You were around when skating was pretty much dead, so it must be kinda crazy seeing how big it’s gotten now. What’s your take on what skating’s become now with all the big contests and money involved?
Well, I think that if a guy’s consistent enough and good enough to enter those contests and do good, more power to him. What I don’t like seeing is these companies that were surf from day one getting into bed with all these corporate companies, or trying to emulate them in any way. It just kinda takes away from the experiences that I had where we were closing out corporate brands and all the outsiders before. So now when people embrace them, I’m just like, “What the hell’s gone wrong with it?” But then again, that kinda stuff is inevitable when it gets big. There’s a good and a bad, I guess.

Henry’s part from the ’92 Tim & Henry’s Pack Of Lies video is still insane. It raised the bar high back in the day.

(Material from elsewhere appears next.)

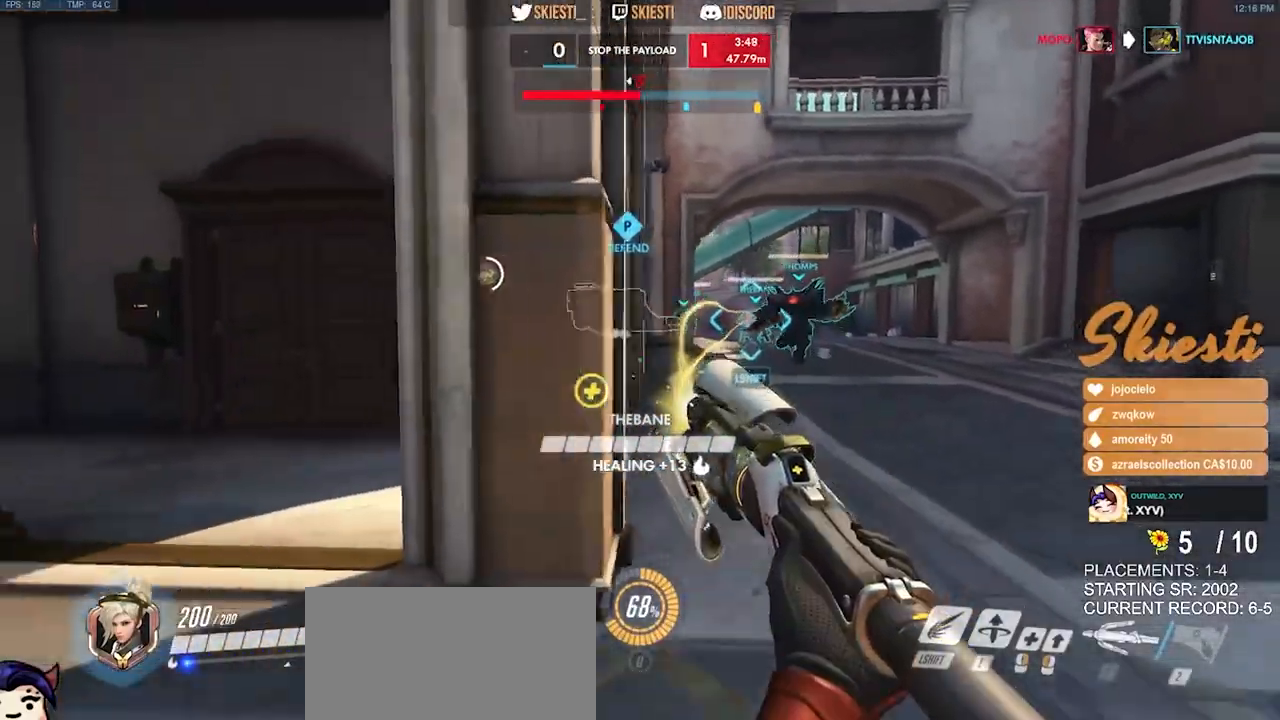
{"keys": ["d", "w"], "mouse": ["right"], "events": [[34, "a", "up"], [67, "d", "down"], [100, "s", "up"], [100, "shift", "down"], [167, "shift", "up"], [434, "w", "down"]]}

This being the 30th Anniversary issue, what’s your best memory of skateboarding over the past 30 years?
Probably one of my best memories is when I was at the TransWorld premiere for Sight Unseen, and people were cheering for me. I thought that was pretty cool, because that reminded me of all the good, the bad, and hushed all the doubts I had. It was a big pat on my back, saying like, “You doubted yourself for so many years. Everybody doubted you, and here you are. You’re showing everyone you can still do it.” And that’s one of the reasons I liked that video part more than my Pack Of Lies video part. When I filmed Pack Of Lies, that wasn’t even the hardest I could’ve skated. I could’ve had a way better part. But when it came to Sight Unseen, I kinda knew from past experiences what to do, and what not to do, and I really tried my hardest. It was  special to see all these people cheering for me after all I’d been through. And it was a TransWorld video. So that felt special to me.

“It was a big pat on my back, saying like, ‘You doubted yourself for so many years. Everybody doubted you, and here you are. You’re showing everyone you can still do it.’”

 

The world wants more Henry Sanchez. When’s your next comeback?
I don’t know. I’d have to have some time to skate and get my balance back. But the good thing about the way I skate is I don’t have to be all consistent. I can just work on certain things and then just kill myself with others [laughs]. It’ll be a good trick, but I won’t be doing it third try like Nyjah Huston or something [laughs]. More like 300 tries. He’s super crazy.